To do:
Restate word for word the lines of the records below, starting at the line that contains "7.13 -> 8.2" and ending at the line that contains "8.32 -> 9.33", with both of those lines included and nothing else.

Data listing:
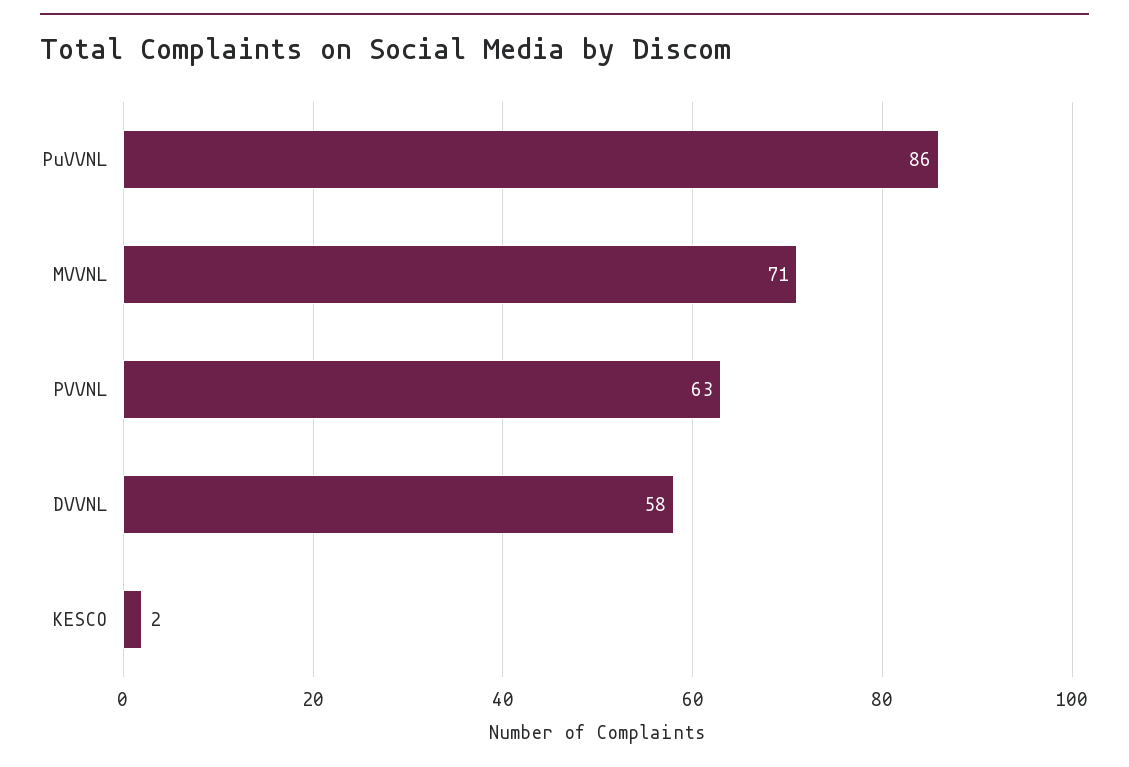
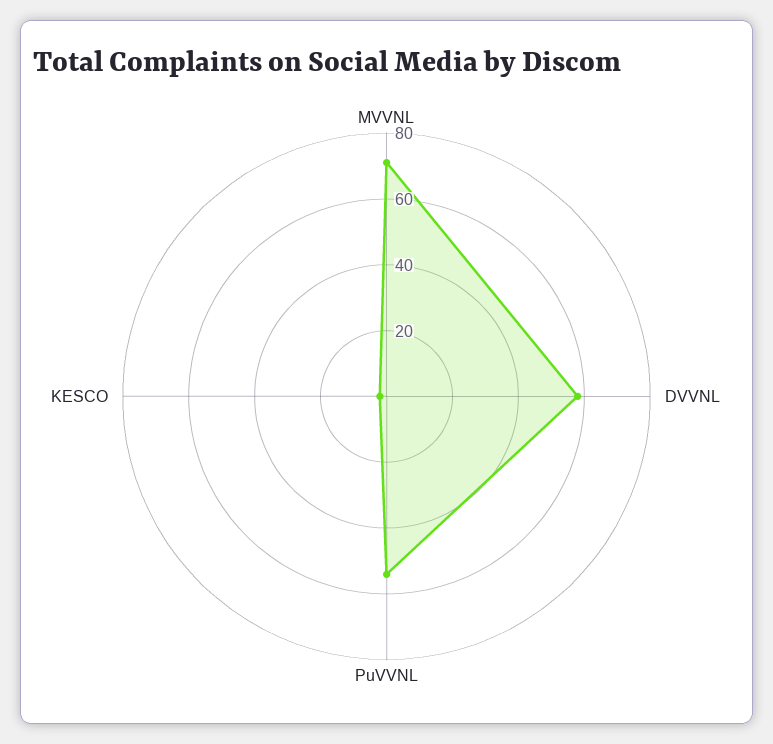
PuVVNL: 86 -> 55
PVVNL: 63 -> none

* * *

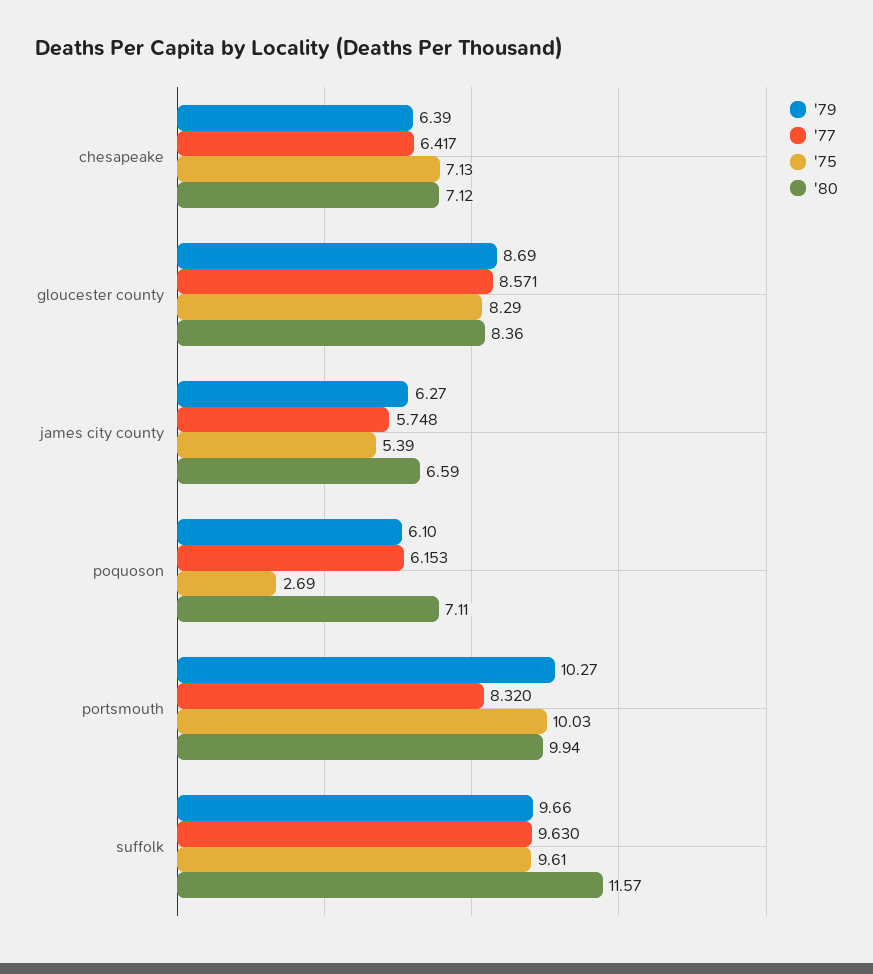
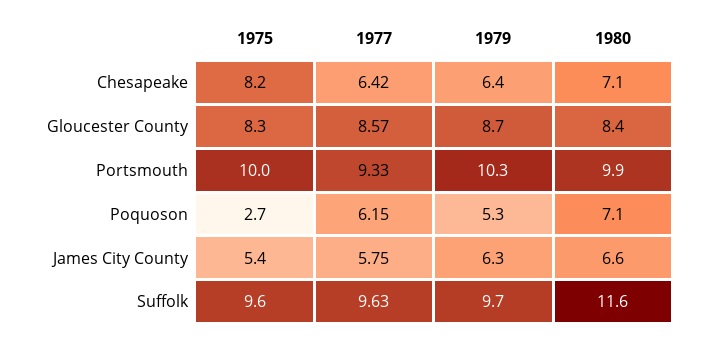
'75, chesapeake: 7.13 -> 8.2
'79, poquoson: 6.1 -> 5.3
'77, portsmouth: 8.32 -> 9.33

---

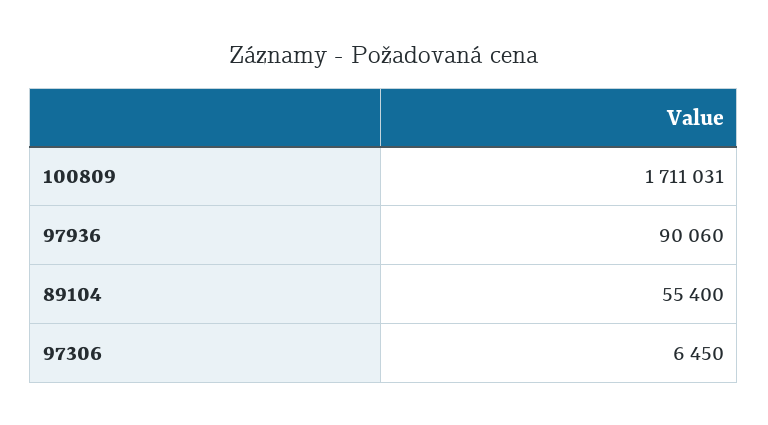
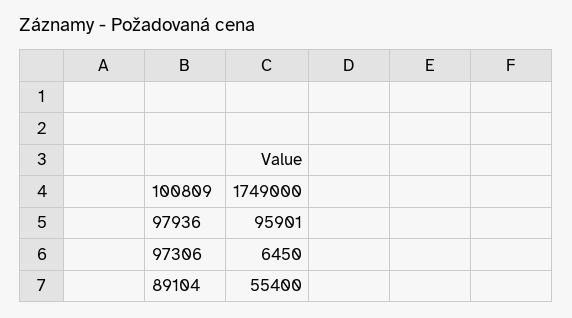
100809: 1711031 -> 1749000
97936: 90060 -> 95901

Response for this exercise:
'75, chesapeake: 7.13 -> 8.2
'79, poquoson: 6.1 -> 5.3
'77, portsmouth: 8.32 -> 9.33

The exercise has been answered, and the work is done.